Measures to deal with covid-19 "may be having a negative effect on other causes of death," says expert

But it's too early to predict their wider effect on population health

The measures being taken to deal with covid-19 may be having a negative effect on other causes of death, particularly other respiratory causes, says an expert in The BMJ today.

But John Appleby, Chief Economist at the Nuffield Trust, says for the moment, the data are incomplete, too uncertain, and too fast moving to support any reliable conclusions.

One problem may be that people might not seek care from the NHS, perhaps because they fear contracting covid-19 or they don't want to burden the NHS at a time when the service is under pressure, he explains.

Indeed, March figures show a 29% drop in the number of attendances at emergency departments and a 23% drop in total emergency admissions in England, compared with 2019.

"What we don't know of course-at least not yet-is who has stayed away and what happened to them," he writes. "But these are large falls, and the fear would be that some who didn't attend emergency departments will have died, or may die in the coming months, when timely treatment may have prevented their death."

On actual deaths, weekly figures from the Office for National Statistics (ONS) on the number of registered deaths shows that, in the week ending 10 April 2020, 7996 more people died than the equivalent five year average for this week.

It's clear that the number of death registrations mentioning covid-19 accounted for a large part of this excess (6213)-but not all, notes Appleby.

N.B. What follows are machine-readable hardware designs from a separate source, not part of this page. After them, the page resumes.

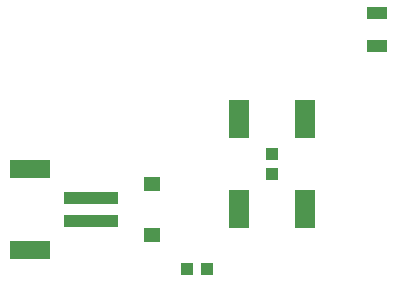
<source format=gtp>
G75*
G70*
%OFA0B0*%
%FSLAX24Y24*%
%IPPOS*%
%LPD*%
%AMOC8*
5,1,8,0,0,1.08239X$1,22.5*
%
%ADD10R,0.0709X0.0394*%
%ADD11R,0.0579X0.0500*%
%ADD12R,0.0709X0.1260*%
%ADD13R,0.0433X0.0394*%
%ADD14R,0.0394X0.0433*%
%ADD15R,0.1811X0.0394*%
%ADD16R,0.1339X0.0630*%
D10*
X012661Y017453D03*
X012661Y018555D03*
D11*
X005161Y012850D03*
X005161Y011157D03*
D12*
X008059Y012004D03*
X010264Y012004D03*
X010264Y015004D03*
X008059Y015004D03*
D13*
X006327Y010004D03*
X006996Y010004D03*
D14*
X009161Y013169D03*
X009161Y013839D03*
D15*
X003118Y012398D03*
X003118Y011610D03*
D16*
X001071Y010665D03*
X001071Y013343D03*
M02*

</source>
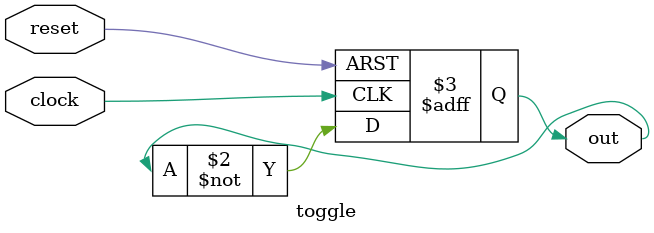
<source format=v>
module pwm_counter #(parameter NUM_BITS = 4) (clock, reset, enableC, oneSReset, fasterClock, parLoad,toggle,enable);
	input wire clock, reset, enableC, oneSReset, fasterClock;
	input wire [NUM_BITS-1:0] parLoad;
	reg [NUM_BITS-1:0] Q;
	reg numIterations;
	output wire enable;
	output wire toggle;
	
	toggle toggleOut(oneSReset, reset,toggle);
	compareOut #(.NUM_BITS(NUM_BITS))compare (clock, reset, enableC, Q, parLoad, enable);
	
	always@(posedge clock, posedge reset, posedge fasterClock)
	begin
		if(reset)
		begin
			Q <= 'b0;
		end
		else
		begin
			
			//at each pulse of 1s clock, start counter 
			if(fasterClock)
				Q <= 'b0;
			else
				Q <= Q +1;
			
		end
	end
endmodule


//controls PWM duty cycle by determining on-duration for every period
module compareOut #(parameter NUM_BITS = 4)(clock, reset, enableC, inLoad, parLoad, enable);
input clock, reset, enableC;
input [NUM_BITS-1:0] inLoad, parLoad;
output reg enable;

always@(posedge clock, posedge reset)
begin
	if(reset)
		enable <= 1'b0;
	else
	begin
		if((inLoad < (parLoad - 1)| (parLoad == 0 & parLoad == inLoad)) & enableC)
			enable <= 1'b1;
		else 
			enable <= 1'b0;
	end
end
endmodule 


module enableLatch(clock,reset,en,done,start,outEnable);
	input clock, reset, en, done,start;
	output reg outEnable;
	
	always@(posedge clock, posedge en, posedge done, posedge reset)
	begin
		if(en)
			outEnable <= 1'b1;
		else if(reset)
			outEnable <= 1'b0;
		else if(done)
			outEnable <= 1'b0;
		else if(!start)
			outEnable <= 1'b0;
	end
endmodule

//controls when the LED blinks on/off for each 1s iteration
module toggle(clock, reset, out);
	input clock, reset;
	output reg out;
	
	always@(posedge clock, posedge reset)
	begin
		if(reset)
			out <= 1'b0;
		else
			out <= ~out;
		//out <= 1'b1;
	end
endmodule
</source>
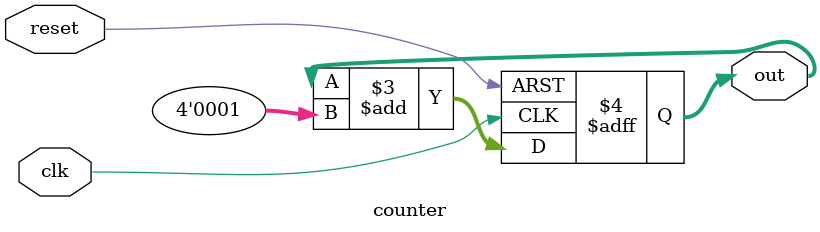
<source format=v>
module counter(input clk, reset, output [3:0] out);
	
	// 4-bit up counter
	reg out;
	always @ (posedge clk, posedge reset)
	begin
		if(!reset)
			out <= out + 4'b0001;
			// out <= out + 4'b0010;
		else
			out = 4'b0000;
	end	

endmodule

</source>
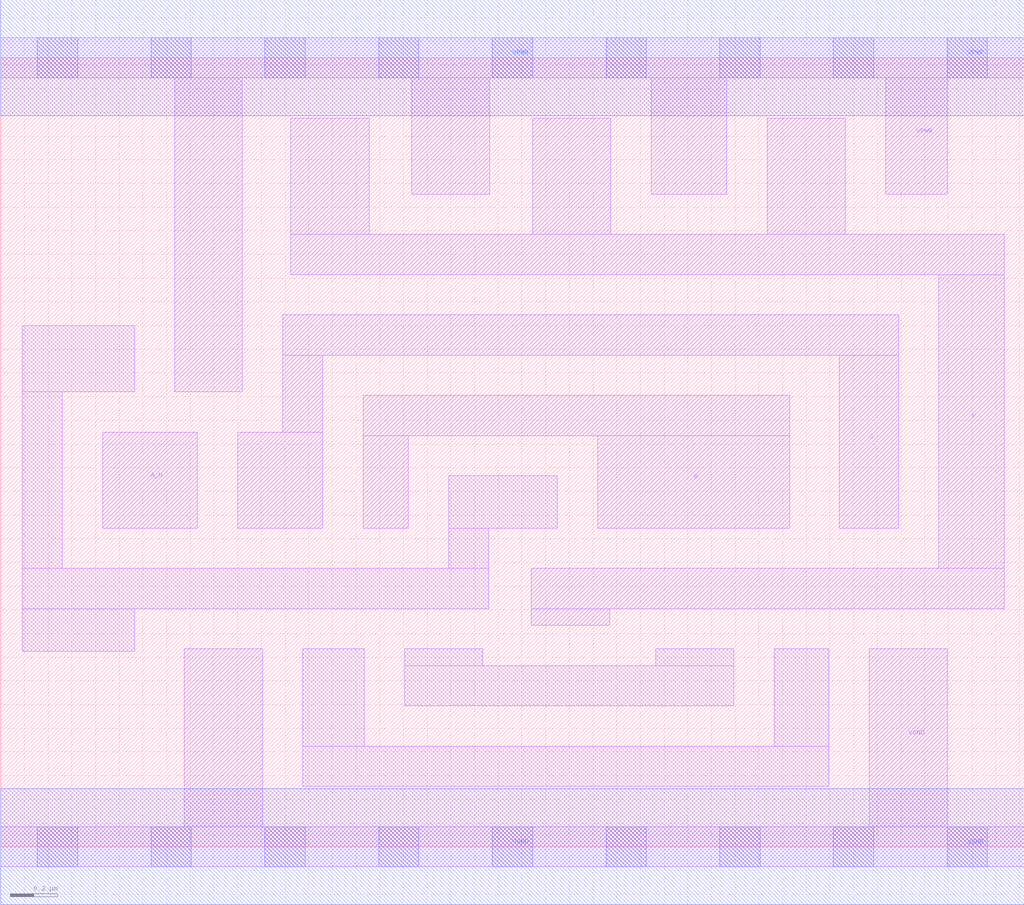
<source format=lef>
# Copyright 2020 The SkyWater PDK Authors
#
# Licensed under the Apache License, Version 2.0 (the "License");
# you may not use this file except in compliance with the License.
# You may obtain a copy of the License at
#
#     https://www.apache.org/licenses/LICENSE-2.0
#
# Unless required by applicable law or agreed to in writing, software
# distributed under the License is distributed on an "AS IS" BASIS,
# WITHOUT WARRANTIES OR CONDITIONS OF ANY KIND, either express or implied.
# See the License for the specific language governing permissions and
# limitations under the License.
#
# SPDX-License-Identifier: Apache-2.0

VERSION 5.7 ;
  NAMESCASESENSITIVE ON ;
  NOWIREEXTENSIONATPIN ON ;
  DIVIDERCHAR "/" ;
  BUSBITCHARS "[]" ;
UNITS
  DATABASE MICRONS 200 ;
END UNITS
MACRO sky130_fd_sc_lp__nand3b_2
  CLASS CORE ;
  SOURCE USER ;
  FOREIGN sky130_fd_sc_lp__nand3b_2 ;
  ORIGIN  0.000000  0.000000 ;
  SIZE  4.320000 BY  3.330000 ;
  SYMMETRY X Y R90 ;
  SITE unit ;
  PIN A_N
    ANTENNAGATEAREA  0.126000 ;
    DIRECTION INPUT ;
    USE SIGNAL ;
    PORT
      LAYER li1 ;
        RECT 0.430000 1.345000 0.830000 1.750000 ;
    END
  END A_N
  PIN B
    ANTENNAGATEAREA  0.630000 ;
    DIRECTION INPUT ;
    USE SIGNAL ;
    PORT
      LAYER li1 ;
        RECT 1.530000 1.345000 1.720000 1.735000 ;
        RECT 1.530000 1.735000 3.330000 1.905000 ;
        RECT 2.520000 1.345000 3.330000 1.735000 ;
    END
  END B
  PIN C
    ANTENNAGATEAREA  0.630000 ;
    DIRECTION INPUT ;
    USE SIGNAL ;
    PORT
      LAYER li1 ;
        RECT 1.000000 1.345000 1.360000 1.750000 ;
        RECT 1.190000 1.750000 1.360000 2.075000 ;
        RECT 1.190000 2.075000 3.790000 2.245000 ;
        RECT 3.540000 1.345000 3.790000 2.075000 ;
    END
  END C
  PIN Y
    ANTENNADIFFAREA  1.453200 ;
    DIRECTION OUTPUT ;
    USE SIGNAL ;
    PORT
      LAYER li1 ;
        RECT 1.225000 2.415000 4.235000 2.585000 ;
        RECT 1.225000 2.585000 1.555000 3.075000 ;
        RECT 2.240000 0.935000 2.570000 1.005000 ;
        RECT 2.240000 1.005000 4.235000 1.175000 ;
        RECT 2.245000 2.585000 2.575000 3.075000 ;
        RECT 3.235000 2.585000 3.565000 3.075000 ;
        RECT 3.960000 1.175000 4.235000 2.415000 ;
    END
  END Y
  PIN VGND
    DIRECTION INOUT ;
    USE GROUND ;
    PORT
      LAYER li1 ;
        RECT 0.000000 -0.085000 4.320000 0.085000 ;
        RECT 0.775000  0.085000 1.105000 0.835000 ;
        RECT 3.665000  0.085000 3.995000 0.835000 ;
      LAYER mcon ;
        RECT 0.155000 -0.085000 0.325000 0.085000 ;
        RECT 0.635000 -0.085000 0.805000 0.085000 ;
        RECT 1.115000 -0.085000 1.285000 0.085000 ;
        RECT 1.595000 -0.085000 1.765000 0.085000 ;
        RECT 2.075000 -0.085000 2.245000 0.085000 ;
        RECT 2.555000 -0.085000 2.725000 0.085000 ;
        RECT 3.035000 -0.085000 3.205000 0.085000 ;
        RECT 3.515000 -0.085000 3.685000 0.085000 ;
        RECT 3.995000 -0.085000 4.165000 0.085000 ;
      LAYER met1 ;
        RECT 0.000000 -0.245000 4.320000 0.245000 ;
    END
  END VGND
  PIN VPWR
    DIRECTION INOUT ;
    USE POWER ;
    PORT
      LAYER li1 ;
        RECT 0.000000 3.245000 4.320000 3.415000 ;
        RECT 0.735000 1.920000 1.020000 3.245000 ;
        RECT 1.735000 2.755000 2.065000 3.245000 ;
        RECT 2.745000 2.755000 3.065000 3.245000 ;
        RECT 3.735000 2.755000 3.995000 3.245000 ;
      LAYER mcon ;
        RECT 0.155000 3.245000 0.325000 3.415000 ;
        RECT 0.635000 3.245000 0.805000 3.415000 ;
        RECT 1.115000 3.245000 1.285000 3.415000 ;
        RECT 1.595000 3.245000 1.765000 3.415000 ;
        RECT 2.075000 3.245000 2.245000 3.415000 ;
        RECT 2.555000 3.245000 2.725000 3.415000 ;
        RECT 3.035000 3.245000 3.205000 3.415000 ;
        RECT 3.515000 3.245000 3.685000 3.415000 ;
        RECT 3.995000 3.245000 4.165000 3.415000 ;
      LAYER met1 ;
        RECT 0.000000 3.085000 4.320000 3.575000 ;
    END
  END VPWR
  OBS
    LAYER li1 ;
      RECT 0.090000 0.825000 0.565000 1.005000 ;
      RECT 0.090000 1.005000 2.060000 1.175000 ;
      RECT 0.090000 1.175000 0.260000 1.920000 ;
      RECT 0.090000 1.920000 0.565000 2.200000 ;
      RECT 1.275000 0.255000 3.495000 0.425000 ;
      RECT 1.275000 0.425000 1.535000 0.835000 ;
      RECT 1.705000 0.595000 3.095000 0.765000 ;
      RECT 1.705000 0.765000 2.035000 0.835000 ;
      RECT 1.890000 1.175000 2.060000 1.345000 ;
      RECT 1.890000 1.345000 2.350000 1.565000 ;
      RECT 2.765000 0.765000 3.095000 0.835000 ;
      RECT 3.265000 0.425000 3.495000 0.835000 ;
  END
END sky130_fd_sc_lp__nand3b_2

</source>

But it may be that deaths from covid-19 have been undercounted and that increases in other causes have been artificially boosted, he adds, and ONS figures on registered deaths by place of occurrence could support this. However, he says, given the relatively low level of covid-19 testing outside hospitals, "some-or many-of the other deaths in homes and care homes may also have been related to covid-19."

"For the moment, it seems impossible to properly answer concerns about the wider effect current measures might be having on the health of the population," he writes. "The data are incomplete, too uncertain, and too fast moving to support any reliable conclusions."

He points to the difficulties of constructing a comprehensive and consistent picture of the situation as it unfurls from week to week, even in statistically sophisticated countries such as the UK.

And the position in many other countries is even worse, he says. The World Health Organisation, for example, estimates that although 84 countries collect usable data on deaths and cause of death, 81 collect only very low quality data or fail to register deaths at all, with just 6% of African countries collecting cause of death data.